Federal investigators are exploring the extent to which Puckett’s resignation from the state legislature — which gave Virginia Republicans a one-vote majority in the middle of a heated budget standoff — might have been influenced by a state tobacco commission job that a Republican colleague helped line up for him.
“I don’t think it’s wrong, but if it is wrong, it needs to be treated fairly,” Griffith said in an interview Tuesday. “How do you explain, out of all the instances that have happened and are happening, that this is the only one that’s being investigated?”
Griffith’s release of the letter was timely. On Friday, Del. Robert H. Brink (D-Arlington) said he would resign to accept a job as deputy commissioner for aging services in the Department for Aging and Rehabilitative Services. Though Brink’s departure did not generate the level of buzz that Puckett’s did — and Griffith acknowledged that it and other state legislators’ recent departures were not “directly on point” with Puckett’s — Griffith said, “Legally, they’re exactly the same.”

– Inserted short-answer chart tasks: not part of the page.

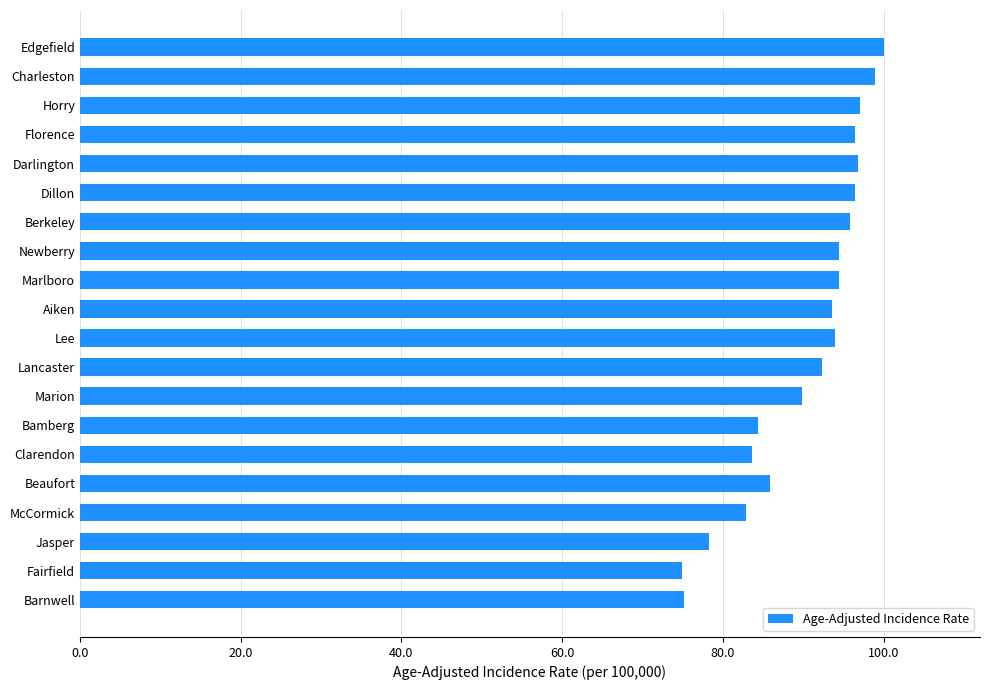

What is the sum of all values?

1805.6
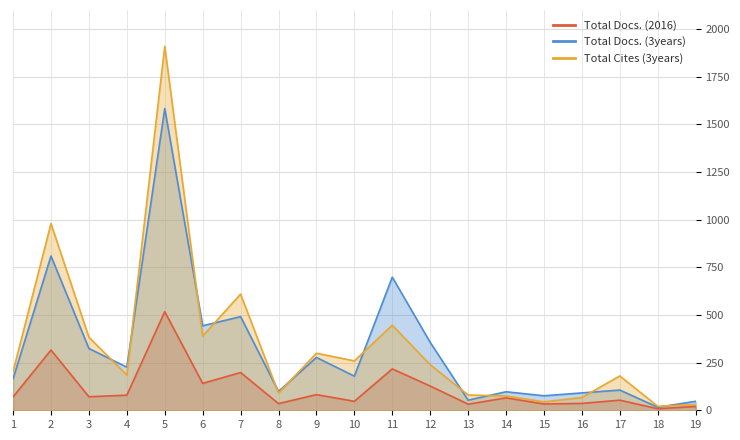

At 11, list the series in order from largest to smallest.

Total Docs. (3years), Total Cites (3years), Total Docs. (2016)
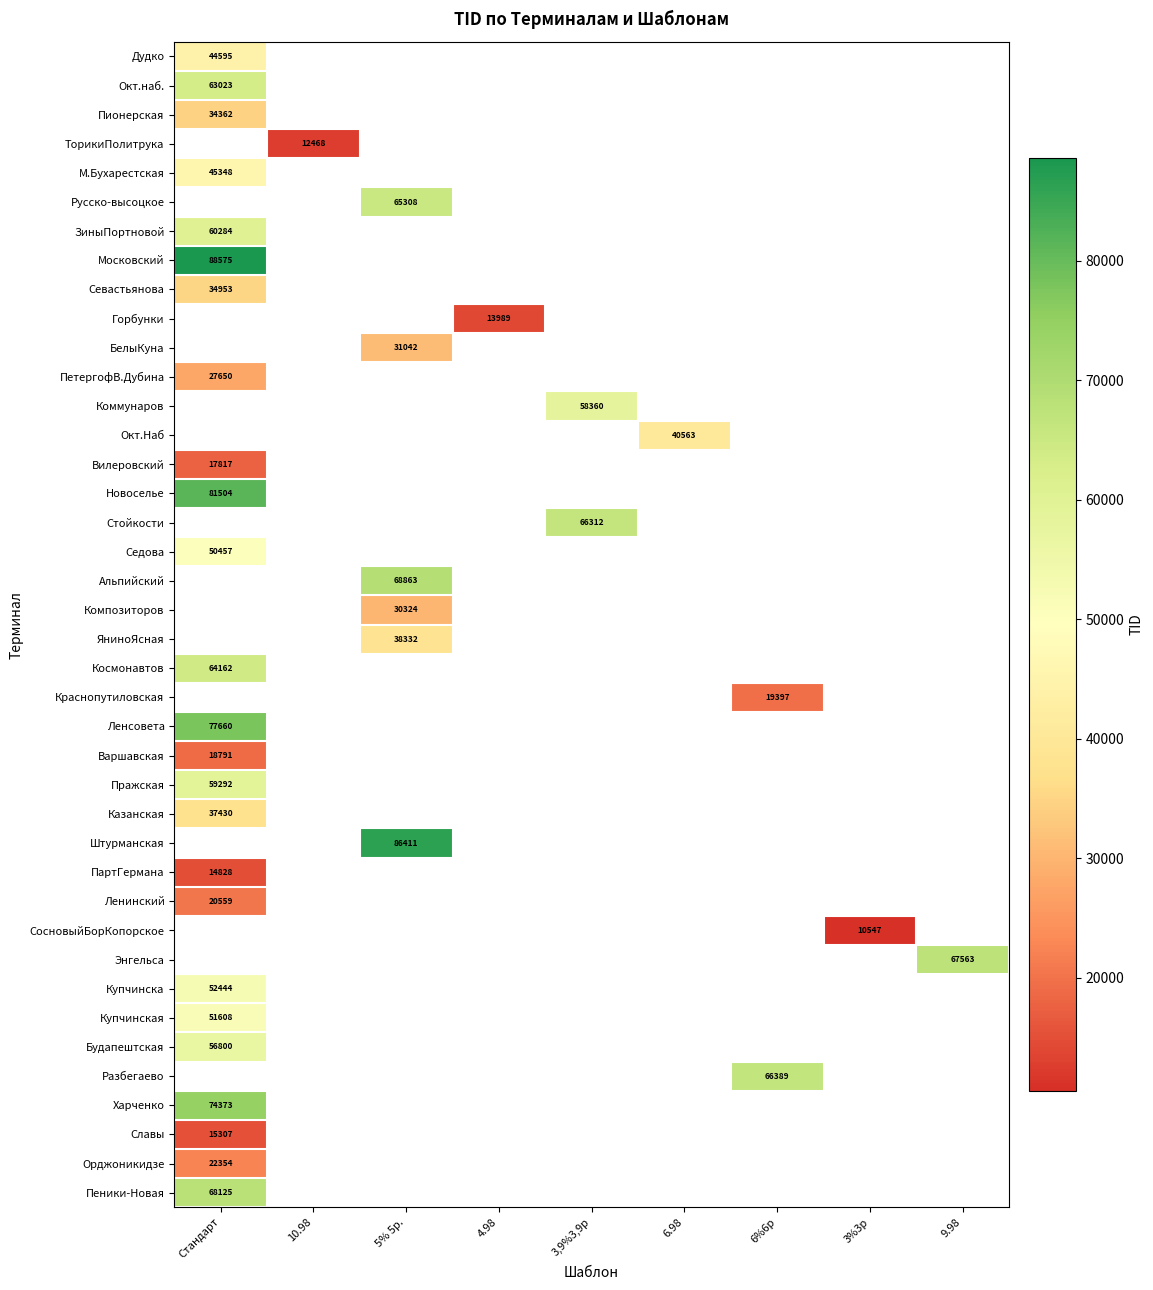

The Краснопутиловская series shows 19397 at 6%6р. True or false?

True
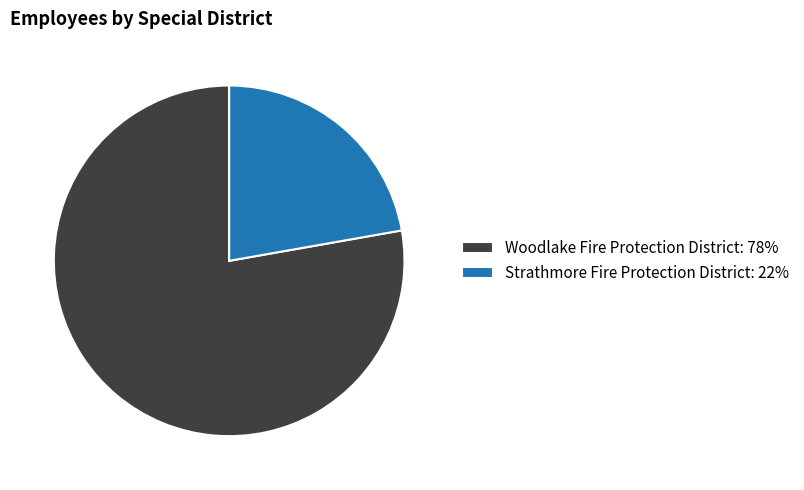

Which slice represents more than half of the pie?

Woodlake Fire Protection District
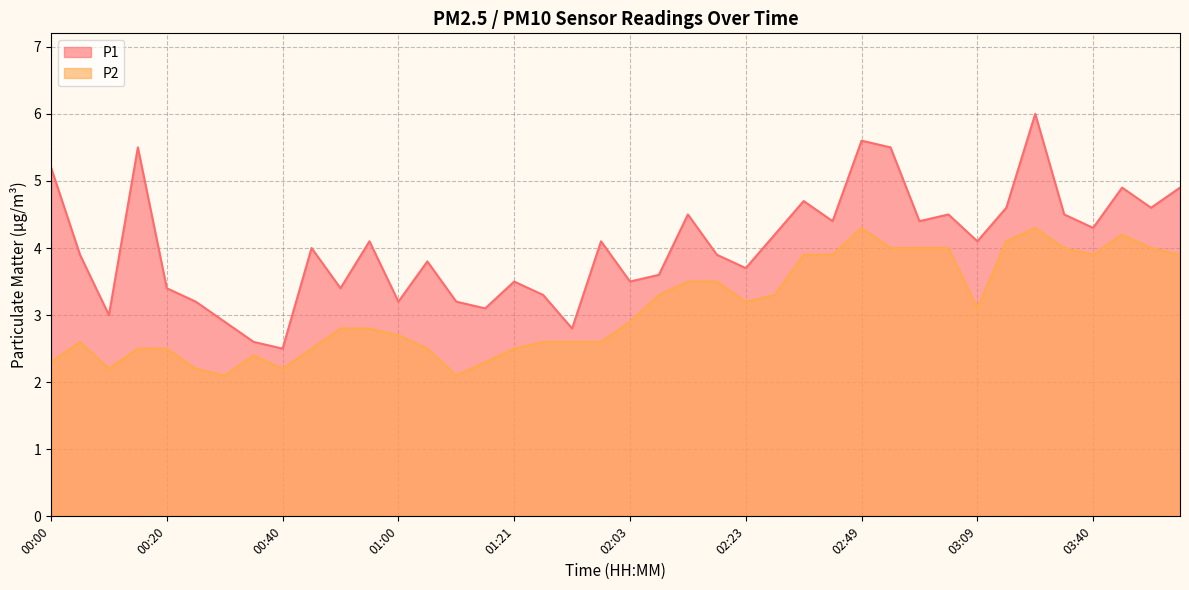

List the series in order of their peak value, highest first.

P1, P2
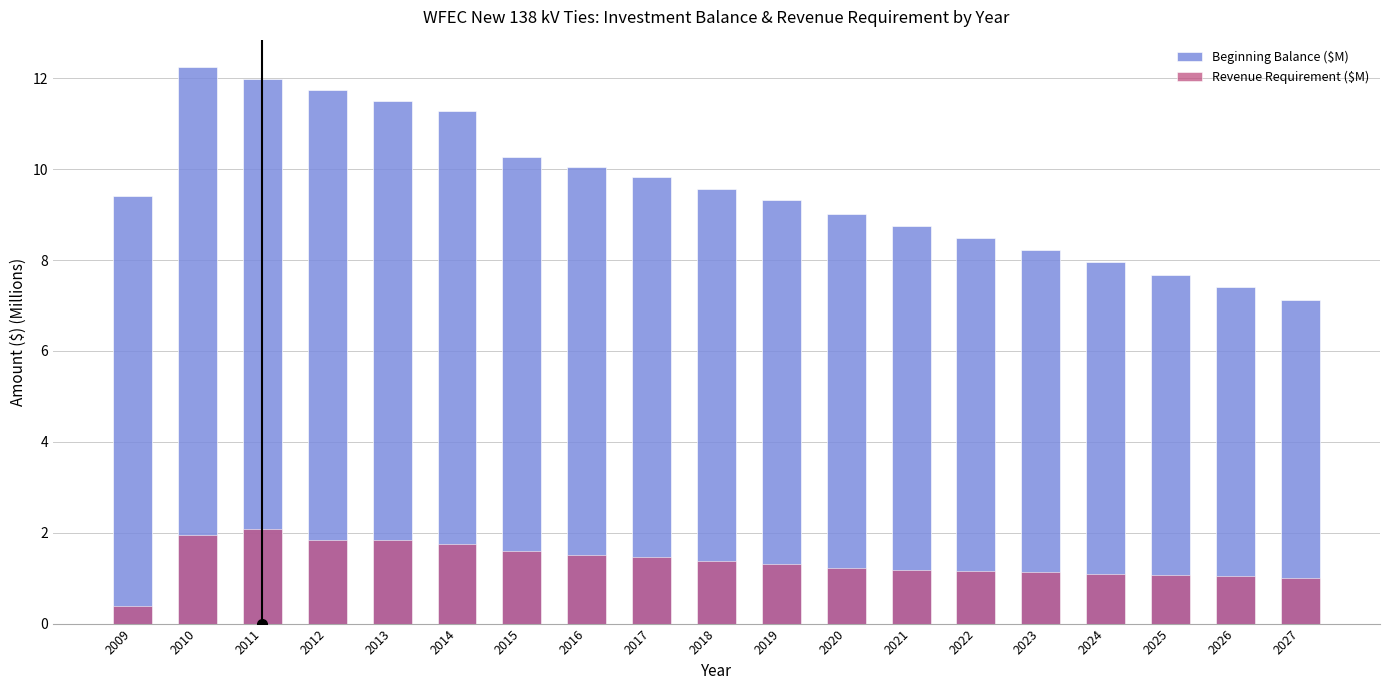

Rank the categories by Revenue Requirement ($M) value from highest to lowest.

2011, 2010, 2013, 2012, 2014, 2015, 2016, 2017, 2018, 2019, 2020, 2021, 2022, 2023, 2024, 2025, 2026, 2027, 2009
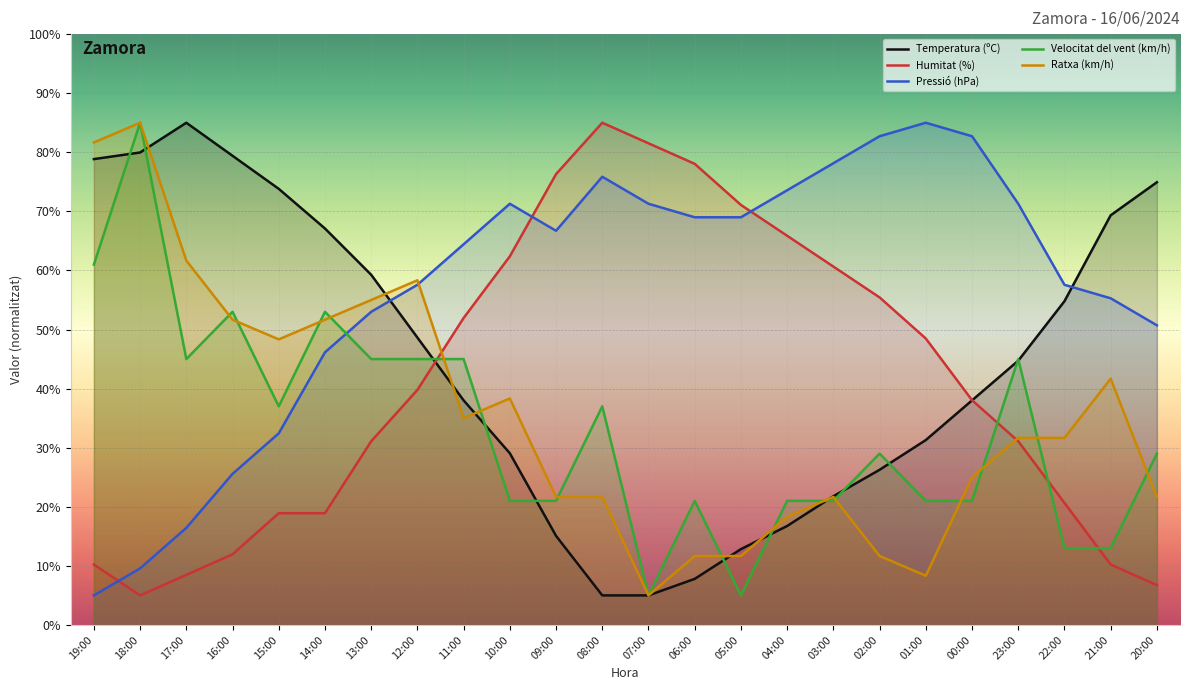

The value of Pressió (hPa) at 07:00 is 31.4. True or false?

False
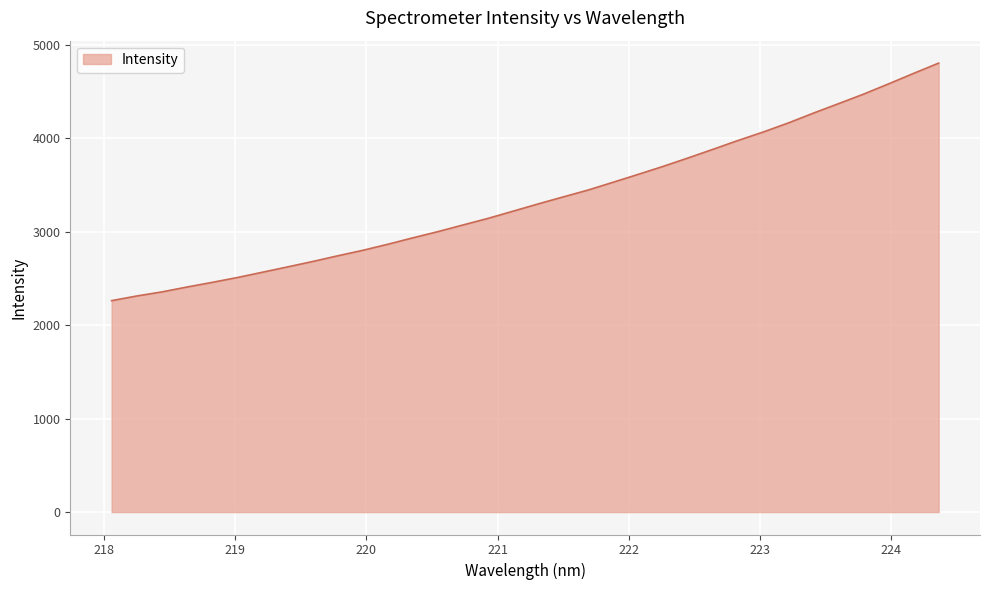

What is the smallest value displayed?

2261.8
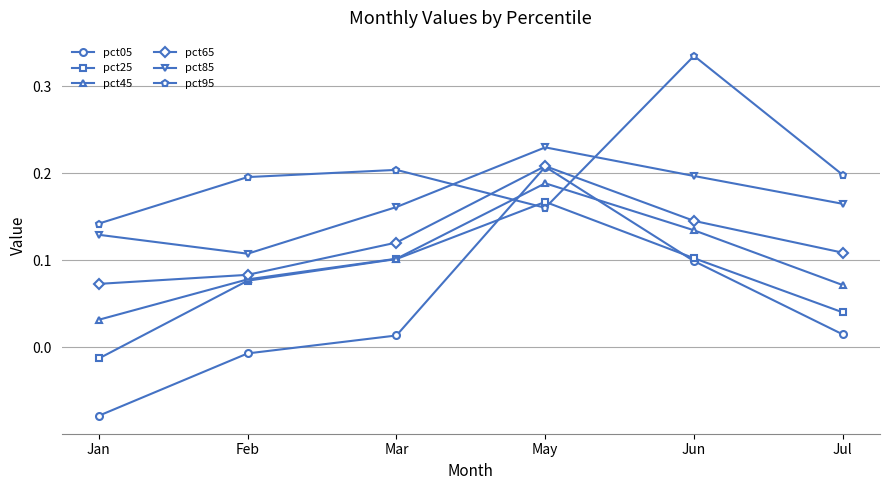

Which series has the largest total across all categories?

pct95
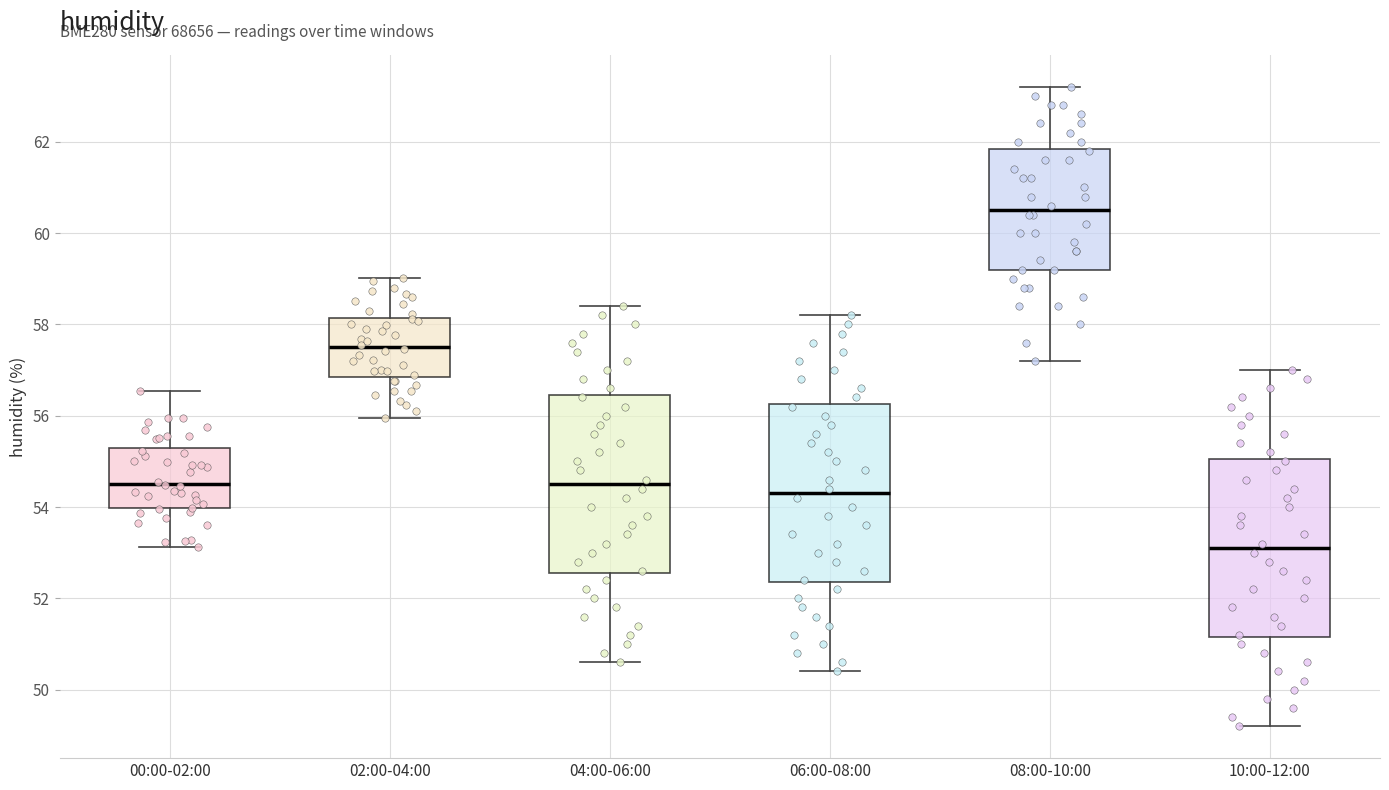

Reading left to right, read every box against the y-axis: the position of its median line, the range the box covers, and the ends of its whiskers. The values are not printed on the chart, so give them approximately, as read against the axis.

00:00-02:00: median 54.6, box 54.0 to 55.2, whiskers 53.2 to 56.6
02:00-04:00: median 57.4, box 56.8 to 58.2, whiskers 56.0 to 59.0
04:00-06:00: median 54.6, box 52.6 to 56.4, whiskers 50.6 to 58.4
06:00-08:00: median 54.4, box 52.4 to 56.2, whiskers 50.4 to 58.2
08:00-10:00: median 60.6, box 59.2 to 61.8, whiskers 57.2 to 63.2
10:00-12:00: median 53.2, box 51.2 to 55.0, whiskers 49.2 to 57.0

The exact motives and sequence of events that prompted Puckett to leave the legislature are not known. Records show, though, that he was lining up a job at the state tobacco commission before his resignation, and another lawmaker — Del. Terry G. Kilgore (R-Scott), who chairs the tobacco commission — was intimately involved in the process.
Puckett ultimately stepped down June 9 with the stated purpose of clearing the way for his daughter, Martha Puckett Ketron, to be appointed a juvenile court judge. His service in the Senate was a well-known impediment to his daughter’s appointment because the Senate has a policy against seating the relatives of sitting legislators. His Democratic colleagues, though, quickly accused Republicans of bribing Puckett to leave the Senate, and he did not take the tobacco commission job.
Federal authorities soon began investigating the circumstances.
Griffith said that he believed what occurred was “not criminal” and that if it was, the Justice Department should investigate a myriad of similar cases. He wrote in his letter, for example, that officials might want to explore President Obama’s nomination last year of Senate Finance Committee Chairman Max Baucus (D-Mont.) as the next U.S. ambassador to China. That, he wrote, served to remove a critic of the Affordable Care Act from the political scene.
Griffith also wrote that Virginia itself saw almost identical circumstances in the mid-1990s, when then-Gov. James S. Gilmore III (R) turned a Democratic senator from Loudoun County, Charles L. Waddell, into his deputy transportation secretary, a move that gave the GOP a 20-to-19 edge in what had been an evenly divided Senate. Gilmore also appointed a Democrat to head the Department of Conservation and Recreation, creating an opening for a Republican to win a seat in the House.
An FBI spokesman referred questions to the Justice Department. A Justice spokesman and a spokesman for the U.S. Attorney’s Office in the Western District of Virginia, which is handling the Puckett investigation, declined to comment.